Wed May 6 09:25:04 UTC 2009

>
> IIRC, a lot of the 2.0 release candidates had data corruption problems
> with the replicate translator. I'd suggest checking the mailing list
> archive to see if these issues are fixed.
>

Ok, thanks.

>> I'm currently building a CDN in order to serve static files all over
>> the world for my services.
>> The DNS and load-balancing part is complete, but I'm currently stuck
>> at the point of synchronizing and spreading the files.
>
> rsync+cron? If the files don't change to often, that might be enough.
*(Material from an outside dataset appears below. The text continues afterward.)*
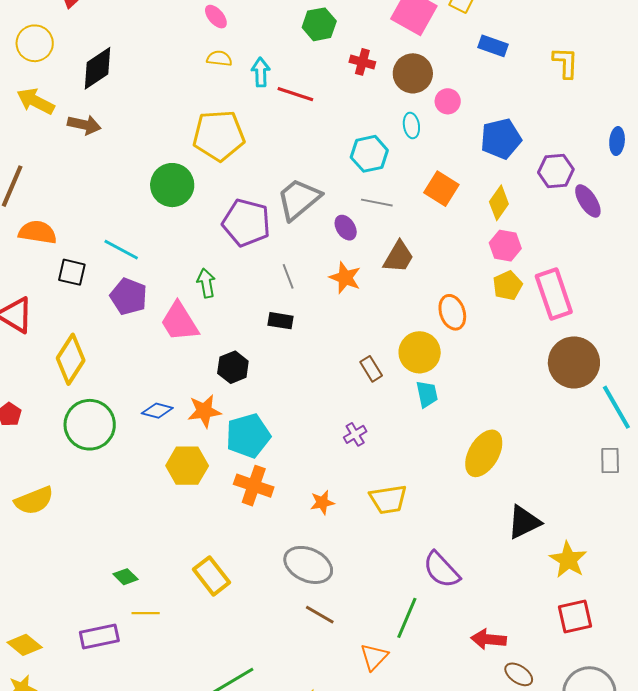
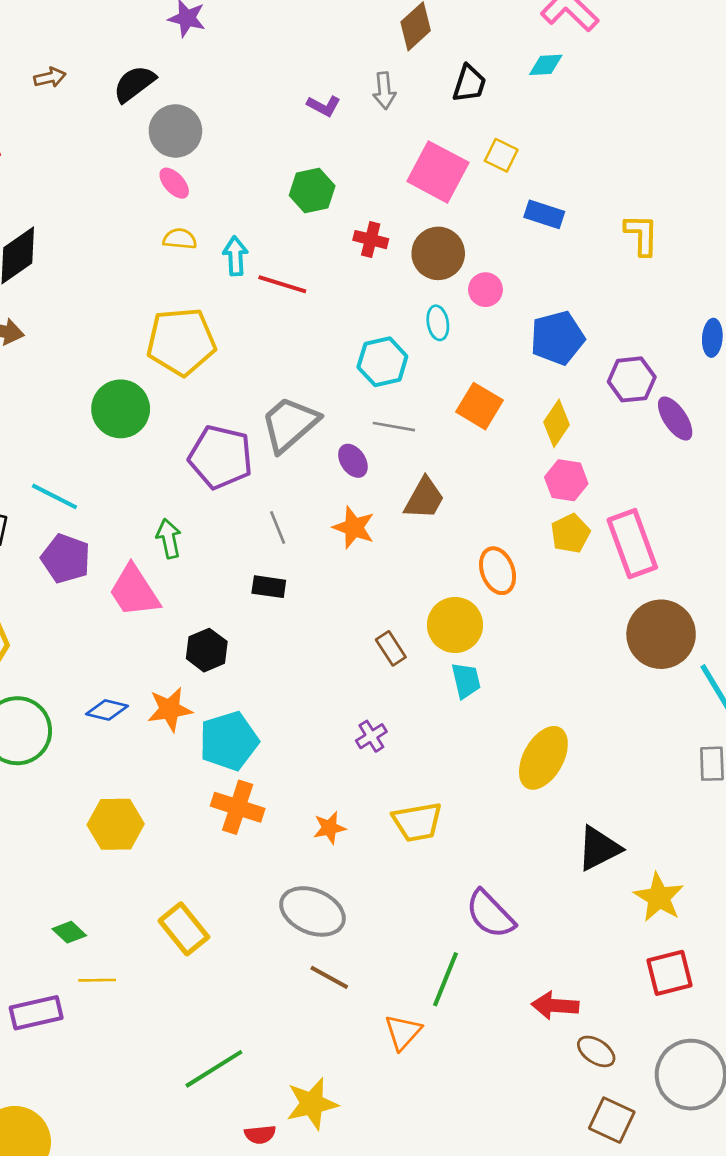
yellow hexagon: (187, 466) -> (116, 824), moved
Yes this could be a simple solution for some projects, but I actually
want the file to be instantly at many places once it has been uploaded
at one place.

> drbd ( http://www.drbd.org/ )? Might be suitable if used as backup
> only (each set of disks is read/written at one location and replicated
> to off site backup).
>

Yes of course, but this is not really what I'm looking for.

>
> AFAIK, 'replicate' is - by design - sensitive to network latency: it
> talks to all mirrors to find out which one has the latest version of a
> file.
> IMHO, that would not work well in your case if every access takes
> 500ms round trip time (rough estimate for "half around the world", not
> based on any tests) before even opening the file.
> http://www.gluster.org/docs/index.php/Understanding_AFR_Translator
>

Well, the fact that the replicate part could take 500ms, is perfectly fine.
The file gets uploaded at one place, and then gets instantly
replicated at many places... it might take time, but it's fine.
I don't have a lot of write operations.

But what I would like is the read operations to use the closest server
from them (by configuration of course, not by magic).
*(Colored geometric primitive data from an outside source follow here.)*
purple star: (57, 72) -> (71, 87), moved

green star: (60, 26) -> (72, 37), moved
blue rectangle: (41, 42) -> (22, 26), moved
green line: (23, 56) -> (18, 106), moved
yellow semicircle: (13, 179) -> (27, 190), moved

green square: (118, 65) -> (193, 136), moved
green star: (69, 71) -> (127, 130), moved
> Using it as a "staging area" for updates might work:
> 1. write changes to replicated gluster volume (from any location)
> 2. sync from gluster volume to local disk (the one that feeds the web servers)
>

This is quite I have in mind, but I would like to avoid the 'sync'
part, and directly use gluster, like :
1) write changes to replicated gluster volume (from any location).
2) read from closest gluster volume (from datacenter).

This is an architecture that is perfectly feasible with an SQL for
example in a master/slave configuration.
1) write data to the master
2) replicate to all slaves all around the world
3) read from the closest slave.

See what I mean ?

Thanks a lot,

Ugo

-- 
"Above, the stars are spiralling
and Heaven, Earth are roaming in a spin"